»»
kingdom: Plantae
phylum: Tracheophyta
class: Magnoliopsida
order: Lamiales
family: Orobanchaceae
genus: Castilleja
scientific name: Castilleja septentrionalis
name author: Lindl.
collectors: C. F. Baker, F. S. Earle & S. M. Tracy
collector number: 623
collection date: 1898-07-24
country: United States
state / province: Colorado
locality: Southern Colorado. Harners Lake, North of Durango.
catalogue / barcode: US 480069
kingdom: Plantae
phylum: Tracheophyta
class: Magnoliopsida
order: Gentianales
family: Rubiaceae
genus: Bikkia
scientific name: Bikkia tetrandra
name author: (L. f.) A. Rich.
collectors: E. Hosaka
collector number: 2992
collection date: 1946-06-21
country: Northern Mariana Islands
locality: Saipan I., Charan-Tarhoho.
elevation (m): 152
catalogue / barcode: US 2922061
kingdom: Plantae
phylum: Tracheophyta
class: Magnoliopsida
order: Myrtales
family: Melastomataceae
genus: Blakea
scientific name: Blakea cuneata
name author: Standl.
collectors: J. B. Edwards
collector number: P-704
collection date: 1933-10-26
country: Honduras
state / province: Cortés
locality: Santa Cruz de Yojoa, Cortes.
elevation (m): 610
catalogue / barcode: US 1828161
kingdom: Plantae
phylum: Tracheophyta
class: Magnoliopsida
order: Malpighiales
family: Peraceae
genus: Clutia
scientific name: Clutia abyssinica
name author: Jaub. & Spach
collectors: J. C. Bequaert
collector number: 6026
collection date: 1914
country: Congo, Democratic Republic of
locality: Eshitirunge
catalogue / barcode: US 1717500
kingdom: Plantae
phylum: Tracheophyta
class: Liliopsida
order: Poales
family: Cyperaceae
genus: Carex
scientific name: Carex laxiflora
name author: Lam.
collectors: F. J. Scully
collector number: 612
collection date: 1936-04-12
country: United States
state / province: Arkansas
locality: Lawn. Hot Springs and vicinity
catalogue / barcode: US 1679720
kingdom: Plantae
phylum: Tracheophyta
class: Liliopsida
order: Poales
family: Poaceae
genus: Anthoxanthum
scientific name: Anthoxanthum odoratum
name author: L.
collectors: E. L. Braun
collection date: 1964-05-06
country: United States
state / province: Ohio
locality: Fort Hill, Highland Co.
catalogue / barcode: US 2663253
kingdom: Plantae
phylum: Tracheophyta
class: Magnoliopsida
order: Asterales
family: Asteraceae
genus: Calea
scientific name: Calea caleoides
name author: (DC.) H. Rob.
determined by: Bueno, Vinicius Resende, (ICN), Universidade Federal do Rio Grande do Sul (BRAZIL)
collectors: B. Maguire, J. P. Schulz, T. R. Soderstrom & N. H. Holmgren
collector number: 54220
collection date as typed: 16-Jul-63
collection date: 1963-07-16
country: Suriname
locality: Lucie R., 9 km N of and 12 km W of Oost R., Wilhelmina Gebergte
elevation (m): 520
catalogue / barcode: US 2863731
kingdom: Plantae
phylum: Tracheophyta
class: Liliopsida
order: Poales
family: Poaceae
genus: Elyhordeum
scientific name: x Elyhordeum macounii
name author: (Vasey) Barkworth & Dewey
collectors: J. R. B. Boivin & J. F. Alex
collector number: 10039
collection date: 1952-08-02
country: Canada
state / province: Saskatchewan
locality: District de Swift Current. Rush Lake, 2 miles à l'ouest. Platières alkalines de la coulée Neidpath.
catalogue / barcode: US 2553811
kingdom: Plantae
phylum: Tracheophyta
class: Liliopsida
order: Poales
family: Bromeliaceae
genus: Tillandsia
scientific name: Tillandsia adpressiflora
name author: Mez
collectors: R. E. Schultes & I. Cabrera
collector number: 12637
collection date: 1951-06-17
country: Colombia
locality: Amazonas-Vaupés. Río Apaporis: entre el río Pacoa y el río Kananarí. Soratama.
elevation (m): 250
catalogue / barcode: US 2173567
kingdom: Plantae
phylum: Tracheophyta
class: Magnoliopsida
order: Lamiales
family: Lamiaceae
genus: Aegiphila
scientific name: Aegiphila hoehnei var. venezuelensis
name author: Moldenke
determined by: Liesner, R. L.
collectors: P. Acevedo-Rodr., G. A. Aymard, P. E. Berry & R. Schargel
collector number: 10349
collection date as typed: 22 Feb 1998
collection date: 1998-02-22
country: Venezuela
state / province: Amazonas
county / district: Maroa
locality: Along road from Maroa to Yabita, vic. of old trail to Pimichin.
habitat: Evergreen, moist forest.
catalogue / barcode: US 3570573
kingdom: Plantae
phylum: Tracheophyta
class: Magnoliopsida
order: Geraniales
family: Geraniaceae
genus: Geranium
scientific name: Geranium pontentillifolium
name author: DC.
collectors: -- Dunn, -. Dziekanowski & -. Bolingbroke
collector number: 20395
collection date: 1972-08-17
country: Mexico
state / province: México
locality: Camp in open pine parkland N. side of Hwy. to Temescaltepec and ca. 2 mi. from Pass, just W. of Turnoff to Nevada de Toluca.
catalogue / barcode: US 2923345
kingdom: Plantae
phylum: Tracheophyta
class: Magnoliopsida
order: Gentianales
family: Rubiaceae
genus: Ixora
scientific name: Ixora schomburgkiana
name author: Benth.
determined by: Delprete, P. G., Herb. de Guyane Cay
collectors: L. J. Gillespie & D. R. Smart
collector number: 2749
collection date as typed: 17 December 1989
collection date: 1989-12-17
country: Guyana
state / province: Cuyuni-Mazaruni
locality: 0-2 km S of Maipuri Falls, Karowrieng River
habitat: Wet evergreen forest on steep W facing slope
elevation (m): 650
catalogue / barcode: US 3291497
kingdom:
««
→ OBJECTIVE
Reproduce every line of the rows above, word for word and in the same order.

→ RESPONSE TO THE TASK
kingdom: Plantae
phylum: Tracheophyta
class: Magnoliopsida
order: Lamiales
family: Orobanchaceae
genus: Castilleja
scientific name: Castilleja septentrionalis
name author: Lindl.
collectors: C. F. Baker, F. S. Earle & S. M. Tracy
collector number: 623
collection date: 1898-07-24
country: United States
state / province: Colorado
locality: Southern Colorado. Harners Lake, North of Durango.
catalogue / barcode: US 480069
kingdom: Plantae
phylum: Tracheophyta
class: Magnoliopsida
order: Gentianales
family: Rubiaceae
genus: Bikkia
scientific name: Bikkia tetrandra
name author: (L. f.) A. Rich.
collectors: E. Hosaka
collector number: 2992
collection date: 1946-06-21
country: Northern Mariana Islands
locality: Saipan I., Charan-Tarhoho.
elevation (m): 152
catalogue / barcode: US 2922061
kingdom: Plantae
phylum: Tracheophyta
class: Magnoliopsida
order: Myrtales
family: Melastomataceae
genus: Blakea
scientific name: Blakea cuneata
name author: Standl.
collectors: J. B. Edwards
collector number: P-704
collection date: 1933-10-26
country: Honduras
state / province: Cortés
locality: Santa Cruz de Yojoa, Cortes.
elevation (m): 610
catalogue / barcode: US 1828161
kingdom: Plantae
phylum: Tracheophyta
class: Magnoliopsida
order: Malpighiales
family: Peraceae
genus: Clutia
scientific name: Clutia abyssinica
name author: Jaub. & Spach
collectors: J. C. Bequaert
collector number: 6026
collection date: 1914
country: Congo, Democratic Republic of
locality: Eshitirunge
catalogue / barcode: US 1717500
kingdom: Plantae
phylum: Tracheophyta
class: Liliopsida
order: Poales
family: Cyperaceae
genus: Carex
scientific name: Carex laxiflora
name author: Lam.
collectors: F. J. Scully
collector number: 612
collection date: 1936-04-12
country: United States
state / province: Arkansas
locality: Lawn. Hot Springs and vicinity
catalogue / barcode: US 1679720
kingdom: Plantae
phylum: Tracheophyta
class: Liliopsida
order: Poales
family: Poaceae
genus: Anthoxanthum
scientific name: Anthoxanthum odoratum
name author: L.
collectors: E. L. Braun
collection date: 1964-05-06
country: United States
state / province: Ohio
locality: Fort Hill, Highland Co.
catalogue / barcode: US 2663253
kingdom: Plantae
phylum: Tracheophyta
class: Magnoliopsida
order: Asterales
family: Asteraceae
genus: Calea
scientific name: Calea caleoides
name author: (DC.) H. Rob.
determined by: Bueno, Vinicius Resende, (ICN), Universidade Federal do Rio Grande do Sul (BRAZIL)
collectors: B. Maguire, J. P. Schulz, T. R. Soderstrom & N. H. Holmgren
collector number: 54220
collection date as typed: 16-Jul-63
collection date: 1963-07-16
country: Suriname
locality: Lucie R., 9 km N of and 12 km W of Oost R., Wilhelmina Gebergte
elevation (m): 520
catalogue / barcode: US 2863731
kingdom: Plantae
phylum: Tracheophyta
class: Liliopsida
order: Poales
family: Poaceae
genus: Elyhordeum
scientific name: x Elyhordeum macounii
name author: (Vasey) Barkworth & Dewey
collectors: J. R. B. Boivin & J. F. Alex
collector number: 10039
collection date: 1952-08-02
country: Canada
state / province: Saskatchewan
locality: District de Swift Current. Rush Lake, 2 miles à l'ouest. Platières alkalines de la coulée Neidpath.
catalogue / barcode: US 2553811
kingdom: Plantae
phylum: Tracheophyta
class: Liliopsida
order: Poales
family: Bromeliaceae
genus: Tillandsia
scientific name: Tillandsia adpressiflora
name author: Mez
collectors: R. E. Schultes & I. Cabrera
collector number: 12637
collection date: 1951-06-17
country: Colombia
locality: Amazonas-Vaupés. Río Apaporis: entre el río Pacoa y el río Kananarí. Soratama.
elevation (m): 250
catalogue / barcode: US 2173567
kingdom: Plantae
phylum: Tracheophyta
class: Magnoliopsida
order: Lamiales
family: Lamiaceae
genus: Aegiphila
scientific name: Aegiphila hoehnei var. venezuelensis
name author: Moldenke
determined by: Liesner, R. L.
collectors: P. Acevedo-Rodr., G. A. Aymard, P. E. Berry & R. Schargel
collector number: 10349
collection date as typed: 22 Feb 1998
collection date: 1998-02-22
country: Venezuela
state / province: Amazonas
county / district: Maroa
locality: Along road from Maroa to Yabita, vic. of old trail to Pimichin.
habitat: Evergreen, moist forest.
catalogue / barcode: US 3570573
kingdom: Plantae
phylum: Tracheophyta
class: Magnoliopsida
order: Geraniales
family: Geraniaceae
genus: Geranium
scientific name: Geranium pontentillifolium
name author: DC.
collectors: -- Dunn, -. Dziekanowski & -. Bolingbroke
collector number: 20395
collection date: 1972-08-17
country: Mexico
state / province: México
locality: Camp in open pine parkland N. side of Hwy. to Temescaltepec and ca. 2 mi. from Pass, just W. of Turnoff to Nevada de Toluca.
catalogue / barcode: US 2923345
kingdom: Plantae
phylum: Tracheophyta
class: Magnoliopsida
order: Gentianales
family: Rubiaceae
genus: Ixora
scientific name: Ixora schomburgkiana
name author: Benth.
determined by: Delprete, P. G., Herb. de Guyane Cay
collectors: L. J. Gillespie & D. R. Smart
collector number: 2749
collection date as typed: 17 December 1989
collection date: 1989-12-17
country: Guyana
state / province: Cuyuni-Mazaruni
locality: 0-2 km S of Maipuri Falls, Karowrieng River
habitat: Wet evergreen forest on steep W facing slope
elevation (m): 650
catalogue / barcode: US 3291497
kingdom:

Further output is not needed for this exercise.